• WHAT THE TASK REQUIRES: Rewrite everything from the start of the items down to the line containing "Champagnerbläschen ab", changing "Warenkorb" to "Einkaufswagen" and keeping all else the same, and leave the pictures out of your answer.

• Page-level text extractions:
-- Opening Marker --

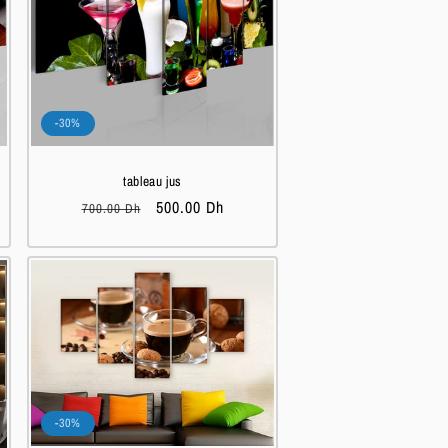
-30%
tableau jus
Prix
Prix
500.00 Dh
700.00 Dh
habituel
soldé
-30%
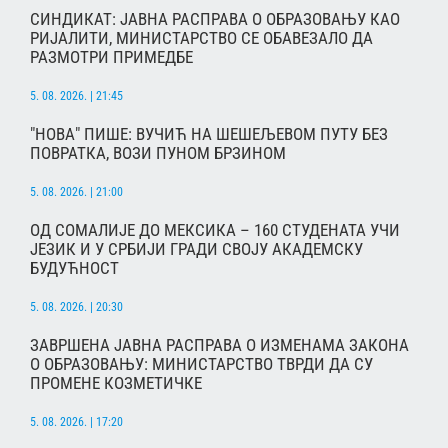
СИНДИКАТ: ЈАВНА РАСПРАВА О ОБРАЗОВАЊУ КАО
РИЈАЛИТИ, МИНИСТАРСТВО СЕ ОБАВЕЗАЛО ДА
РАЗМОТРИ ПРИМЕДБЕ
5. 08. 2026. | 21:45
"НОВА" ПИШЕ: ВУЧИЋ НА ШЕШЕЉЕВОМ ПУТУ БЕЗ
ПОВРАТКА, ВОЗИ ПУНОМ БРЗИНОМ
5. 08. 2026. | 21:00
ОД СОМАЛИЈЕ ДО МЕКСИКА – 160 СТУДЕНАТА УЧИ
ЈЕЗИК И У СРБИЈИ ГРАДИ СВОЈУ АКАДЕМСКУ
БУДУЋНОСТ
5. 08. 2026. | 20:30
ЗАВРШЕНА ЈАВНА РАСПРАВА О ИЗМЕНАМА ЗАКОНА
О ОБРАЗОВАЊУ: МИНИСТАРСТВО ТВРДИ ДА СУ
ПРОМЕНЕ КОЗМЕТИЧКЕ
5. 08. 2026. | 17:20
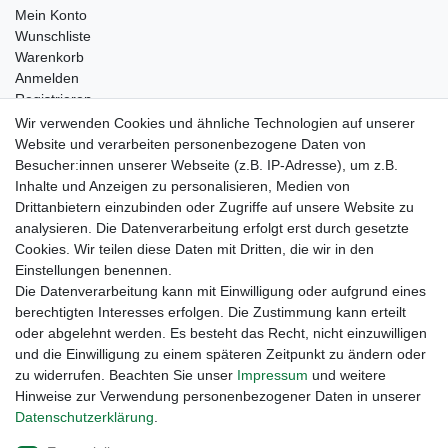
Mein Konto
Wunschliste
Warenkorb
Anmelden
Registrieren
Kontakt
Wir verwenden Cookies und ähnliche Technologien auf unserer
Newsletter Anmeldung
Website und verarbeiten personenbezogene Daten von
Newsletter Abmeldung
Besucher:innen unserer Webseite (z.B. IP-Adresse), um z.B.
Inhalte und Anzeigen zu personalisieren, Medien von
Drittanbietern einzubinden oder Zugriffe auf unsere Website zu
analysieren. Die Datenverarbeitung erfolgt erst durch gesetzte
Cookies. Wir teilen diese Daten mit Dritten, die wir in den
Einstellungen benennen.
Die Datenverarbeitung kann mit Einwilligung oder aufgrund eines
berechtigten Interesses erfolgen. Die Zustimmung kann erteilt
oder abgelehnt werden. Es besteht das Recht, nicht einzuwilligen
und die Einwilligung zu einem späteren Zeitpunkt zu ändern oder
zu widerrufen. Beachten Sie unser
Impressum
und weitere
Hinweise zur Verwendung personenbezogener Daten in unserer
Daten­schutz­erklärung
.
Widerrufs­recht
Widerrufs­formular
Impressum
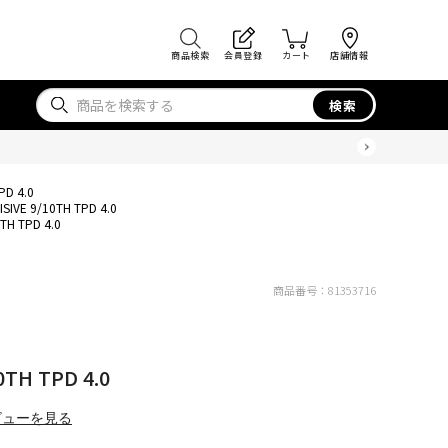
商品検索
会員登録
カート
店舗情報
検索
PD 4.0
SIVE 9/10TH TPD 4.0
TH TPD 4.0
商品番号：
81353716
0TH TPD 4.0
ビューを見る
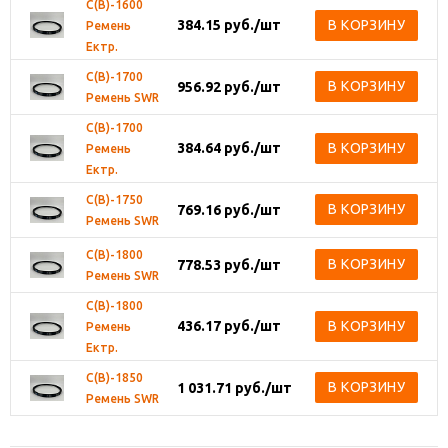
С(В)-1600
384.15
руб.
/шт
В КОРЗИНУ
Ремень
Ектр.
С(В)-1700
В КОРЗИНУ
956.92
руб.
/шт
Ремень SWR
С(В)-1700
384.64
руб.
/шт
В КОРЗИНУ
Ремень
Ектр.
С(В)-1750
В КОРЗИНУ
769.16
руб.
/шт
Ремень SWR
С(В)-1800
В КОРЗИНУ
778.53
руб.
/шт
Ремень SWR
С(В)-1800
436.17
руб.
/шт
В КОРЗИНУ
Ремень
Ектр.
С(В)-1850
В КОРЗИНУ
1 031.71
руб.
/шт
Ремень SWR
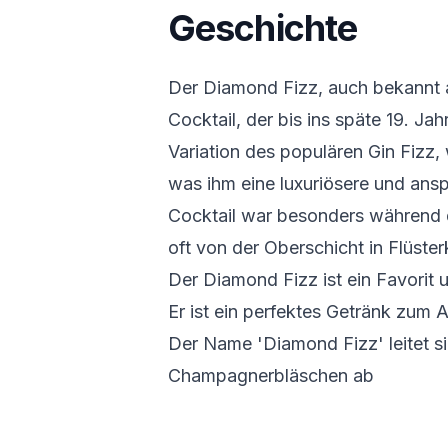
Geschichte
Der Diamond Fizz, auch bekannt al
Cocktail, der bis ins späte 19. Jah
Variation des populären Gin Fizz
was ihm eine luxuriösere und ansp
Cocktail war besonders während d
oft von der Oberschicht in Flüste
Der Diamond Fizz ist ein Favorit
Er ist ein perfektes Getränk zum
Der Name 'Diamond Fizz' leitet 
Champagnerbläschen ab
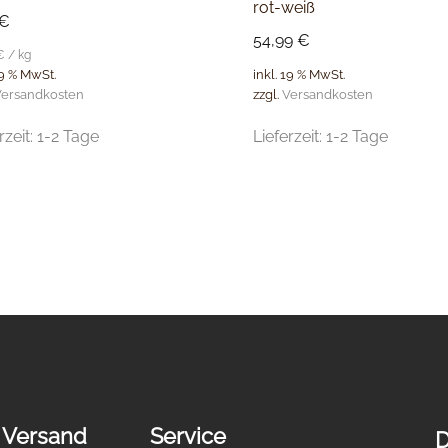
rot-weiß
€
54,99
€
€
/
kg
inkl. 19 % MwSt.
19 % MwSt.
zzgl.
Versandkosten
ersandkosten
Lieferzeit:
1-2 Tage
rzeit:
1-2 Tage
 Versand
Service
D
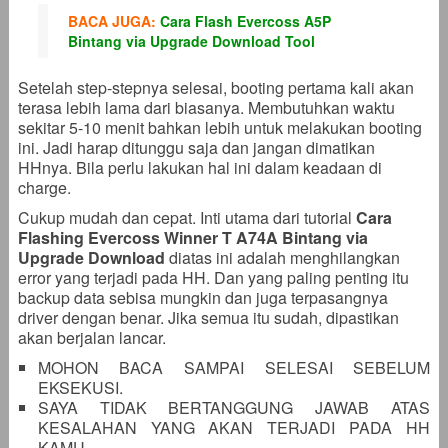
BACA JUGA:
Cara Flash Evercoss A5P
Bintang via Upgrade Download Tool
Setelah step-stepnya selesai, booting pertama kali akan
terasa lebih lama dari biasanya. Membutuhkan waktu
sekitar 5-10 menit bahkan lebih untuk melakukan booting
ini. Jadi harap ditunggu saja dan jangan dimatikan
HHnya. Bila perlu lakukan hal ini dalam keadaan di
charge.
Cukup mudah dan cepat. Inti utama dari tutorial
Cara
Flashing Evercoss Winner T A74A Bintang via
Upgrade Download
diatas ini adalah menghilangkan
error yang terjadi pada HH. Dan yang paling penting itu
backup data sebisa mungkin dan juga terpasangnya
driver dengan benar. Jika semua itu sudah, dipastikan
akan berjalan lancar.
MOHON BACA SAMPAI SELESAI SEBELUM
EKSEKUSI.
SAYA TIDAK BERTANGGUNG JAWAB ATAS
KESALAHAN YANG AKAN TERJADI PADA HH
KAMU.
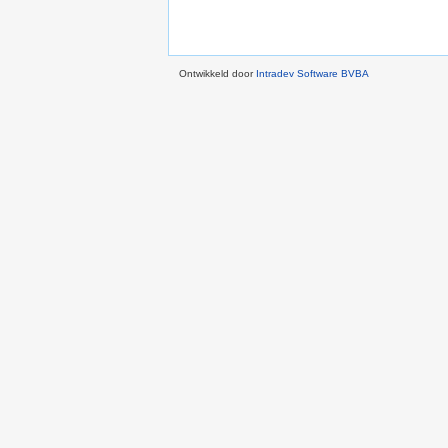
Ontwikkeld door
Intradev Software BVBA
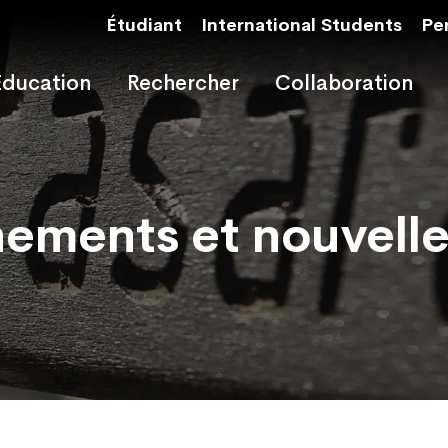
Étudiant
International Students
Pe
Éducation
Rechercher
Collaboration
ements et nouvelle
ements et nouvelle
ements et nouvelle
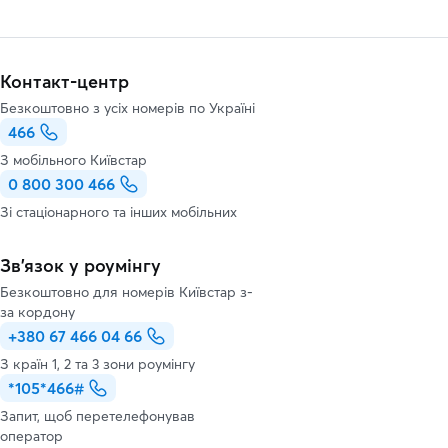
Контакт-центр
Безкоштовно з усіх номерів по Україні
466
З мобільного Київстар
0 800 300 466
Зі стаціонарного та інших мобільних
Зв’язок у роумінгу
Безкоштовно для номерів Київстар з-
за кордону
+380 67 466 04 66
З країн 1, 2 та 3 зони роумінгу
*105*466#
Запит, щоб перетелефонував
оператор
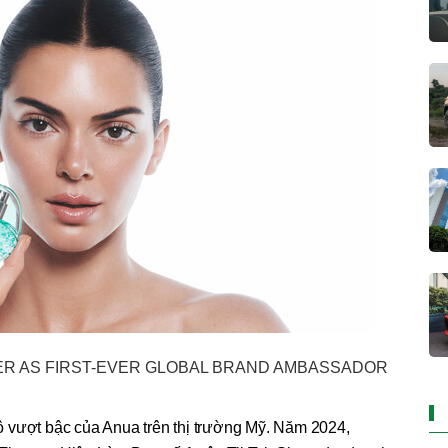
R AS FIRST-EVER GLOBAL BRAND AMBASSADOR
 vượt bậc của Anua trên thị trường Mỹ. Năm 2024,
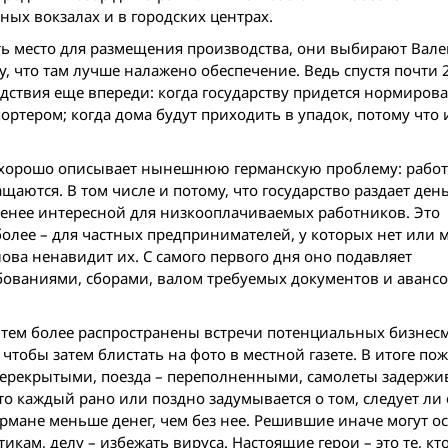
ных вокзалах и в городских центрах.
ать место для размещения производства, они выбирают Вал
, что там лучше налажено обеспечение. Ведь спустя почти 2
дствия еще впереди: когда государству придется нормирова
портером; когда дома будут приходить в упадок, потому что 
тка хорошо описывает нынешнюю германскую проблему: рабо
аются. В том числе и потому, что государство раздает деньг
у менее интересной для низкооплачиваемых работников. Это
олее – для частных предпринимателей, у которых нет или 
ова ненавидит их. С самого первого дня оно подавляет
ованиями, сборами, валом требуемых документов и аванс
о тем более распространены встречи потенциальных бизнес
чтобы затем блистать на фото в местной газете. В итоге п
 перекрытыми, поезда – переполненными, самолеты задержи
о каждый рано или поздно задумывается о том, следует ли
кармане меньше денег, чем без нее. Решившие иначе могут ос
кам, делу – избежать вируса. Настоящие герои – это те, кто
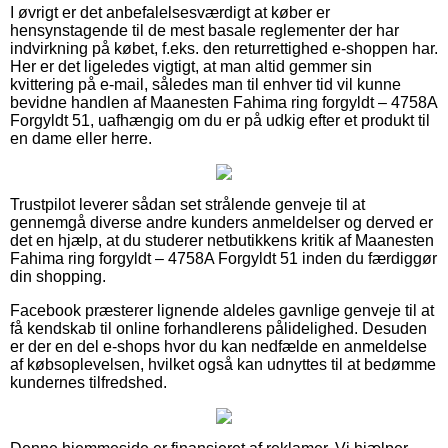
I øvrigt er det anbefalelsesværdigt at køber er
hensynstagende til de mest basale reglementer der har
indvirkning på købet, f.eks. den returrettighed e-shoppen har.
Her er det ligeledes vigtigt, at man altid gemmer sin
kvittering på e-mail, således man til enhver tid vil kunne
bevidne handlen af Maanesten Fahima ring forgyldt – 4758A
Forgyldt 51, uafhængig om du er på udkig efter et produkt til
en dame eller herre.
Trustpilot leverer sådan set strålende genveje til at
gennemgå diverse andre kunders anmeldelser og derved er
det en hjælp, at du studerer netbutikkens kritik af Maanesten
Fahima ring forgyldt – 4758A Forgyldt 51 inden du færdiggør
din shopping.
Facebook præsterer lignende aldeles gavnlige genveje til at
få kendskab til online forhandlerens pålidelighed. Desuden
er der en del e-shops hvor du kan nedfælde en anmeldelse
af købsoplevelsen, hvilket også kan udnyttes til at bedømme
kundernes tilfredshed.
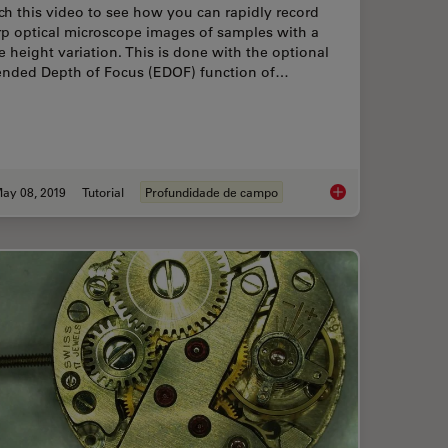
h this video to see how you can rapidly record
rp optical microscope images of samples with a
e height variation. This is done with the optional
ended Depth of Focus (EDOF) function of…
ay 08, 2019
Tutorial
Profundidade de campo
o Surface Metrology
How To Create EDOF 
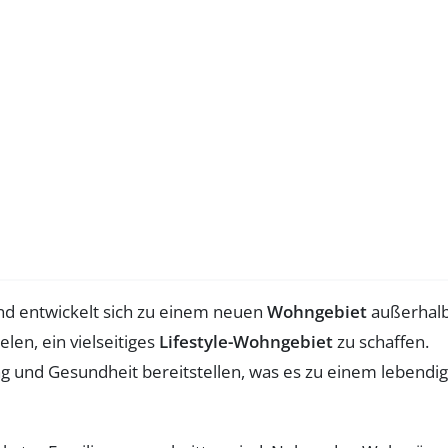
 und entwickelt sich zu einem neuen
Wohngebiet
außerhal
elen, ein vielseitiges
Lifestyle-Wohngebiet
zu schaffen.
ng und Gesundheit bereitstellen, was es zu einem lebendi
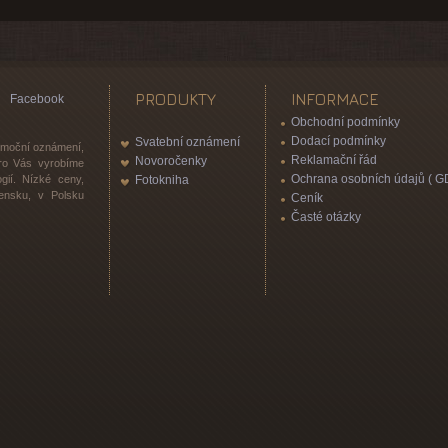
PRODUKTY
INFORMACE
Facebook
Obchodní podmínky
Dodací podmínky
Svatební oznámení
romoční oznámení,
Reklamační řád
Novoročenky
 pro Vás vyrobíme
Ochrana osobních údajů ( G
gií. Nízké ceny,
Fotokniha
vensku, v Polsku
Ceník
Časté otázky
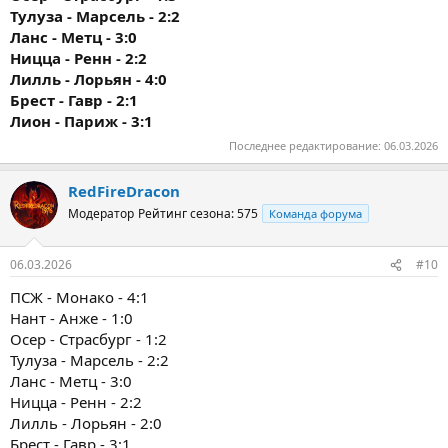
Тулуза - Марсель - 2:2
Ланс - Метц - 3:0
Ницца - Ренн - 2:2
Лилль - Лорьян - 4:0
Брест - Гавр - 2:1
Лион - Париж - 3:1
Последнее редактирование:
06.03.2026
RedFireDracon
Модератор
Рейтинг сезона: 575
Команда форума
06.03.2026
#10
ПСЖ - Монако - 4:1
Нант - Анже - 1:0
Осер - Страсбург - 1:2
Тулуза - Марсель - 2:2
Ланс - Метц - 3:0
Ницца - Ренн - 2:2
Лилль - Лорьян - 2:0
Брест - Гавр - 3:1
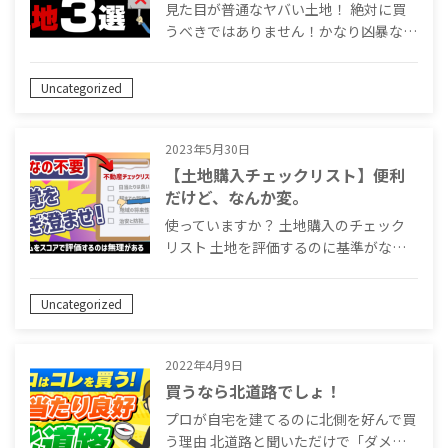
見た目が普通なヤバい土地！ 絶対に買
うべきではありません！かなり凶暴な…
Uncategorized
2023年5月30日
【土地購入チェックリスト】便利
だけど、なんか変。
使っていますか？ 土地購入のチェック
リスト 土地を評価するのに基準がな…
Uncategorized
2022年4月9日
買うなら北道路でしょ！
プロが自宅を建てるのに北側を好んで買
う理由 北道路と聞いただけで「ダメ…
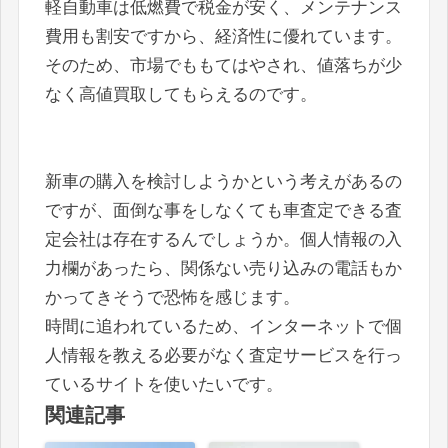
軽自動車は低燃費で税金が安く、メンテナンス
費用も割安ですから、経済性に優れています。
そのため、市場でももてはやされ、値落ちが少
なく高値買取してもらえるのです。
新車の購入を検討しようかという考えがあるの
ですが、面倒な事をしなくても車査定できる査
定会社は存在するんでしょうか。個人情報の入
力欄があったら、関係ない売り込みの電話もか
かってきそうで恐怖を感じます。
時間に追われているため、インターネットで個
人情報を教える必要がなく査定サービスを行っ
ているサイトを使いたいです。
関連記事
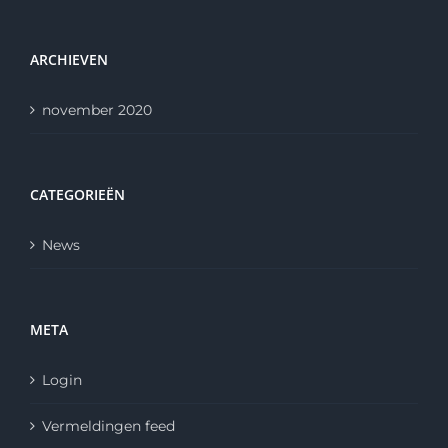
ARCHIEVEN
november 2020
CATEGORIEËN
News
META
Login
Vermeldingen feed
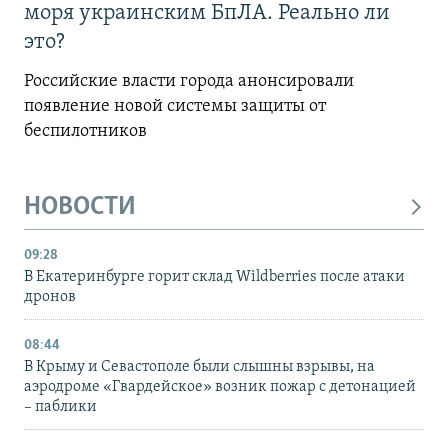
моря украинским БпЛА. Реально ли
это?
Российские власти города анонсировали
появление новой системы защиты от
беспилотников
НОВОСТИ
09:28
В Екатеринбурге горит склад Wildberries после атаки
дронов
08:44
В Крыму и Севастополе были слышны взрывы, на
аэродроме «Гвардейское» возник пожар с детонацией
– паблики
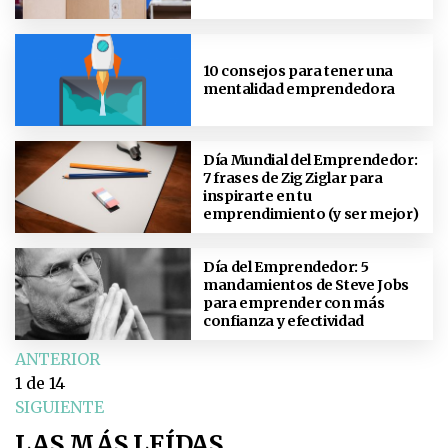
10 consejos para tener una
mentalidad emprendedora
Día Mundial del Emprendedor:
7 frases de Zig Ziglar para
inspirarte en tu
emprendimiento (y ser mejor)
Día del Emprendedor: 5
mandamientos de Steve Jobs
para emprender con más
confianza y efectividad
ANTERIOR
1
de 14
SIGUIENTE
LAS MÁS LEÍDAS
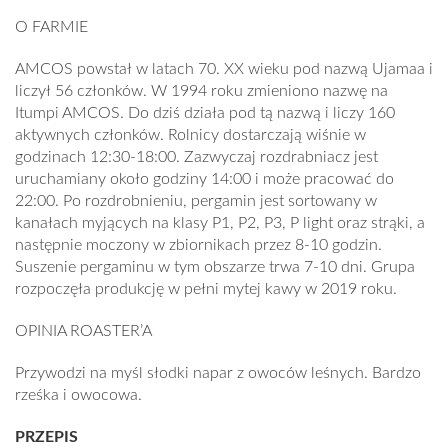
O FARMIE
AMCOS powstał w latach 70. XX wieku pod nazwą Ujamaa i
liczył 56 członków. W 1994 roku zmieniono nazwę na
Itumpi AMCOS. Do dziś działa pod tą nazwą i liczy 160
aktywnych członków. Rolnicy dostarczają wiśnie w
godzinach 12:30-18:00. Zazwyczaj rozdrabniacz jest
uruchamiany około godziny 14:00 i może pracować do
22:00. Po rozdrobnieniu, pergamin jest sortowany w
kanałach myjących na klasy P1, P2, P3, P light oraz strąki, a
następnie moczony w zbiornikach przez 8-10 godzin.
Suszenie pergaminu w tym obszarze trwa 7-10 dni. Grupa
rozpoczęła produkcję w pełni mytej kawy w 2019 roku.
OPINIA ROASTER’A
Przywodzi na myśl słodki napar z owoców leśnych. Bardzo
rześka i owocowa.
PRZEPIS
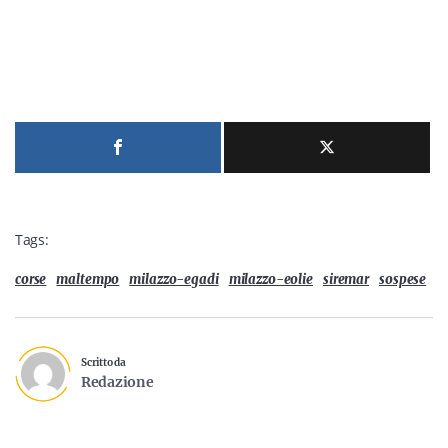
Tags:
corse
maltempo
milazzo-egadi
milazzo-eolie
siremar
sospese
Scritto da
Redazione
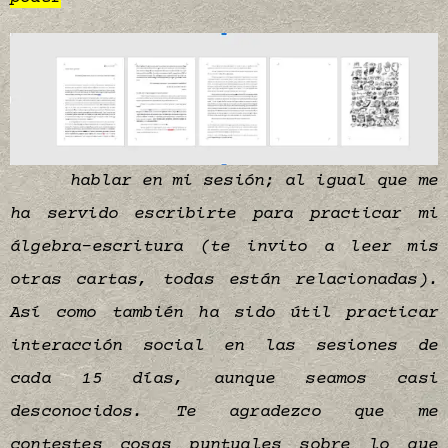
hablar en mi sesión; al igual que me
ha servido escribirte para practicar mi
álgebra-escritura (te invito a leer mis
otras cartas, todas están relacionadas).
Así como también ha sido útil practicar
interacción social en las sesiones de
cada 15 días, aunque seamos casi
desconocidos. Te agradezco que me
contestes cosas puntuales sobre lo que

-- Closing Marker --

• RESPONSE:
-30%
tableau jus
Prix
Prix
500.00 Dh
700.00 Dh
habituel
soldé
-30%
СИНДИКАТ: ЈАВНА РАСПРАВА О ОБРАЗОВАЊУ КАО
РИЈАЛИТИ, МИНИСТАРСТВО СЕ ОБАВЕЗАЛО ДА
РАЗМОТРИ ПРИМЕДБЕ
5. 08. 2026. | 21:45
"НОВА" ПИШЕ: ВУЧИЋ НА ШЕШЕЉЕВОМ ПУТУ БЕЗ
ПОВРАТКА, ВОЗИ ПУНОМ БРЗИНОМ
5. 08. 2026. | 21:00
ОД СОМАЛИЈЕ ДО МЕКСИКА – 160 СТУДЕНАТА УЧИ
ЈЕЗИК И У СРБИЈИ ГРАДИ СВОЈУ АКАДЕМСКУ
БУДУЋНОСТ
5. 08. 2026. | 20:30
ЗАВРШЕНА ЈАВНА РАСПРАВА О ИЗМЕНАМА ЗАКОНА
О ОБРАЗОВАЊУ: МИНИСТАРСТВО ТВРДИ ДА СУ
ПРОМЕНЕ КОЗМЕТИЧКЕ
5. 08. 2026. | 17:20
Mein Konto
Wunschliste
Einkaufswagen
Anmelden
Registrieren
Kontakt
Wir verwenden Cookies und ähnliche Technologien auf unserer
Newsletter Anmeldung
Website und verarbeiten personenbezogene Daten von
Newsletter Abmeldung
Besucher:innen unserer Webseite (z.B. IP-Adresse), um z.B.
Inhalte und Anzeigen zu personalisieren, Medien von
Drittanbietern einzubinden oder Zugriffe auf unsere Website zu
analysieren. Die Datenverarbeitung erfolgt erst durch gesetzte
Cookies. Wir teilen diese Daten mit Dritten, die wir in den
Einstellungen benennen.
Die Datenverarbeitung kann mit Einwilligung oder aufgrund eines
berechtigten Interesses erfolgen. Die Zustimmung kann erteilt
oder abgelehnt werden. Es besteht das Recht, nicht einzuwilligen
und die Einwilligung zu einem späteren Zeitpunkt zu ändern oder
zu widerrufen. Beachten Sie unser
Impressum
und weitere
Hinweise zur Verwendung personenbezogener Daten in unserer
Daten­schutz­erklärung
.
Widerrufs­recht
Widerrufs­formular
Impressum
商品検索
会員登録
カート
店舗情報
検索
PD 4.0
SIVE 9/10TH TPD 4.0
TH TPD 4.0
商品番号：
81353716
0TH TPD 4.0
ビューを見る
С(В)-1600
384.15
руб.
/шт
В КОРЗИНУ
Ремень
Ектр.
С(В)-1700
В КОРЗИНУ
956.92
руб.
/шт
Ремень SWR
С(В)-1700
384.64
руб.
/шт
В КОРЗИНУ
Ремень
Ектр.
С(В)-1750
В КОРЗИНУ
769.16
руб.
/шт
Ремень SWR
С(В)-1800
В КОРЗИНУ
778.53
руб.
/шт
Ремень SWR
С(В)-1800
436.17
руб.
/шт
В КОРЗИНУ
Ремень
Ектр.
С(В)-1850
В КОРЗИНУ
1 031.71
руб.
/шт
Ремень SWR
Geschichte
Der Diamond Fizz, auch bekannt al
Cocktail, der bis ins späte 19. Jah
Variation des populären Gin Fizz
was ihm eine luxuriösere und ansp
Cocktail war besonders während d
oft von der Oberschicht in Flüste
Der Diamond Fizz ist ein Favorit
Er ist ein perfektes Getränk zum
Der Name 'Diamond Fizz' leitet 
Champagnerbläschen ab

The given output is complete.